My wife wanted $5 to replace her spoon, and I am not to beat myself up with her things.Again on that last.
I honestly thought it was mine. I couldn't sleep without hitting myself with it repeatedly, as well as whacking myself in the head with a phonebook.
As to why I hit myself...long story...
My wife bonds through us doing things together.
The thing is I'd just rather curl up around my agony at home then have to go out in public and try to act normal...well...then again, past the age of 4 when have I ever acted normal...hmm...
I act ok enough to not (a) be victimized, or (b) have emergency services called on me on the spot.
Being ambiguously gendered and kinda...Christopher-Walkenish? helps with the former, and cutting only on the nonvisible body parts helps with the latter.
At any rate:
I emailed my wife regarding going out together and said it was like she'd told someone with two broken femurs they needed to learn ballroom dancing to save their marriage.
But then I emailed her again...and told her I relinquish control.
She can compel me to do...whatever she wants in terms of bonding activities that please her, the only stipulation being that she not ask me whether I want to, I won't lie.
I don't want to do anything anymore, not even watch a movie, I try to focus and...*bloop* I get restless, I lose focus, the pain resurfaces and it all just seems bloody pointless.
But it will make her feel connected, so I have to.
This voluntary giving-up of the power to say no terrifies the living fuck out of me, because she...has no clue how to take me somewhere and not trigger me.
All she has to do is raise her voice in a vehicle, really, that's such a powerful trigger that I told her I want to start riding in the back of the pickup, and I really, really resent she won't let me ride in the back because it bothers her!
I'd rather she strapped me to the fucking hood like a trophy buck than shout at me.
But...I think I've gotten to the point where either I force myself or someone forces me to...I dunno, not be an animate corpse anymore.
If I were any less lively, they'd have to put me in the morgue at my job.
Speaking of which.
Speaking of which.
I really want to die.
And no, my wife's not holding me here.
I get the feeling she does not truly need me the way I need her or understand what I am going through, that's why.
When I remembered the first time dad raped me over the summer and was just...this ragged, gaping wound inside...she was working the night shift, so when I got home, got down on the floor and was rocking, shrieking until my voice went out...or sometimes it was my cuppy-chair, but you get the point.
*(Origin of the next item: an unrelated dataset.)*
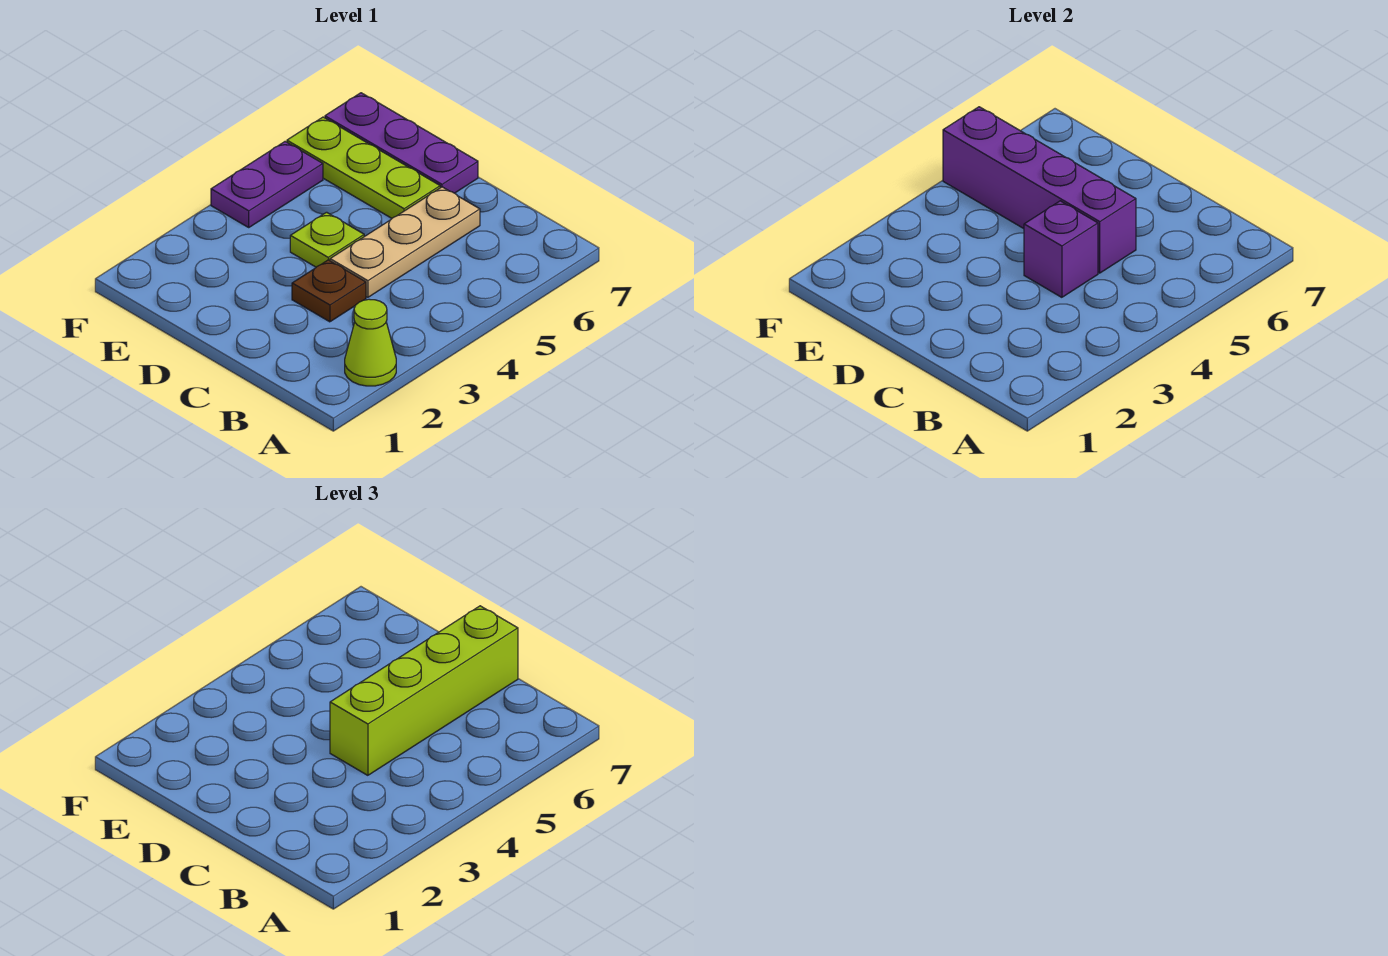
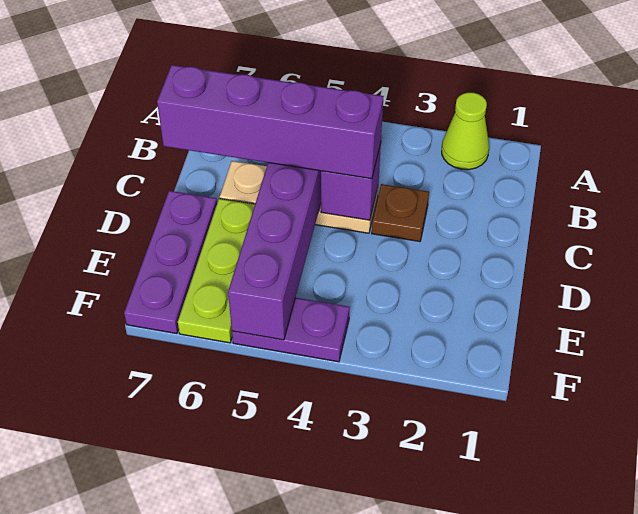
lime 1x4 brick [330,606,518,775] -> purple 1x4 brick [157,65,384,179]
lime 1x1 plate [290,212,364,267] -> none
She didn't get it when I told her how bad it was, and really I didn't feel safe telling her how bad it was anyway...so she was really shocked when she saw what I was calling "a good cry." Fetal position, age regression, screaming, shaking, rocking...that was every night for a couple of months this summer.
Squirrel still needs me.
He's still in a psych ward, still struggling. If I pull the trigger on myself I'm almost certainly doing so to him.
He's my anchor.
I'm what he has left...poor guy.
I told him I broke a wooden spoon on myself today, and he said "There's nothing I can say without being a hypocrite."
This last month he cut badly enough that, in his words, he was "leaking too much." So, having a needle and thread he handily sewed himself up again.
The psych people took away his needle and thread.
Guess they want him sutured by professionals then.
No, he's not doing so well either.
I told him I loved him, he told me he loved me, I teared up That part is usual.
Hmm, think I need to curl up in the office chair. Yeah, I'm putting on weight again, dammit. Fetal position in chair is becoming not so comfy.
I ought to force myself to bicycle when I go home tonight. I really ought.
Today I saw the ospreys are back from wherever it is they winter.
I might go for a trespass down there, but that pair is too wary to let me get anywhere near close enough for my camera to take a good picture.
The willow tree is in bloom, and covered with bees. In about a month or so it will start putting out fuzz like the world's biggest dandelion.
The bird feeder I made last year has finally been discovered by a pair of cardinals. The feeder is literally leaning up against the window, and so the birds are right there.
The cats find this amazing
I am finding squashed little turtles on the road. I keep thinking if I find a live one I might keep it-I'm pretty good with turtles...but then again, I already feed too many animals as it is.
I still need to get my motorcycle hauled to a shop and repaired. Need to see about having that done, should see if I can schedule a wrecker on Friday or Saturday.